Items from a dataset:
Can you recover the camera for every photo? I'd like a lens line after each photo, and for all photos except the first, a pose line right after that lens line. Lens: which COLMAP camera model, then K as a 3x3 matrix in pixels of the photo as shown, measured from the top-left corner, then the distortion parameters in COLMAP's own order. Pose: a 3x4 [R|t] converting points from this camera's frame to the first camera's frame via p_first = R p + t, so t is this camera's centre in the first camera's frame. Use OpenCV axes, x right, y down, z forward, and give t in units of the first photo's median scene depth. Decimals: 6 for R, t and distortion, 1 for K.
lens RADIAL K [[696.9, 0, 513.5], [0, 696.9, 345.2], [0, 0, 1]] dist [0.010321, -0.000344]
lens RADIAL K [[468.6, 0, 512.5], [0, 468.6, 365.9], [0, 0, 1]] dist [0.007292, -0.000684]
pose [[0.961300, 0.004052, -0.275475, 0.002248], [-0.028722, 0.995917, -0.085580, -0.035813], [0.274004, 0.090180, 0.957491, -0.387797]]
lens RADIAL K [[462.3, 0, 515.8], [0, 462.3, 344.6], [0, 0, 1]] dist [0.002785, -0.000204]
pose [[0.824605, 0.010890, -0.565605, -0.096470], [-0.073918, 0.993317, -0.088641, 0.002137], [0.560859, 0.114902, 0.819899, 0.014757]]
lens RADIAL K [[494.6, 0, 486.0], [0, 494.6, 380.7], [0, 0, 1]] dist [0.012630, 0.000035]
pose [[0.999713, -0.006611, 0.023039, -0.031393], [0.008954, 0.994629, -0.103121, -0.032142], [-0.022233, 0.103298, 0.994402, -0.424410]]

• _Work to be completed_
Nothing should be altered. Set down all the data again.

• _Result of the task_
Can you recover the camera for every photo? I'd like a lens line after each photo, and for all photos except the first, a pose line right after that lens line. Lens: which COLMAP camera model, then K as a 3x3 matrix in pixels of the photo as shown, measured from the top-left corner, then the distortion parameters in COLMAP's own order. Pose: a 3x4 [R|t] converting points from this camera's frame to the first camera's frame via p_first = R p + t, so t is this camera's centre in the first camera's frame. Use OpenCV axes, x right, y down, z forward, and give t in units of the first photo's median scene depth. Decimals: 6 for R, t and distortion, 1 for K.
lens RADIAL K [[696.9, 0, 513.5], [0, 696.9, 345.2], [0, 0, 1]] dist [0.010321, -0.000344]
lens RADIAL K [[468.6, 0, 512.5], [0, 468.6, 365.9], [0, 0, 1]] dist [0.007292, -0.000684]
pose [[0.961300, 0.004052, -0.275475, 0.002248], [-0.028722, 0.995917, -0.085580, -0.035813], [0.274004, 0.090180, 0.957491, -0.387797]]
lens RADIAL K [[462.3, 0, 515.8], [0, 462.3, 344.6], [0, 0, 1]] dist [0.002785, -0.000204]
pose [[0.824605, 0.010890, -0.565605, -0.096470], [-0.073918, 0.993317, -0.088641, 0.002137], [0.560859, 0.114902, 0.819899, 0.014757]]
lens RADIAL K [[494.6, 0, 486.0], [0, 494.6, 380.7], [0, 0, 1]] dist [0.012630, 0.000035]
pose [[0.999713, -0.006611, 0.023039, -0.031393], [0.008954, 0.994629, -0.103121, -0.032142], [-0.022233, 0.103298, 0.994402, -0.424410]]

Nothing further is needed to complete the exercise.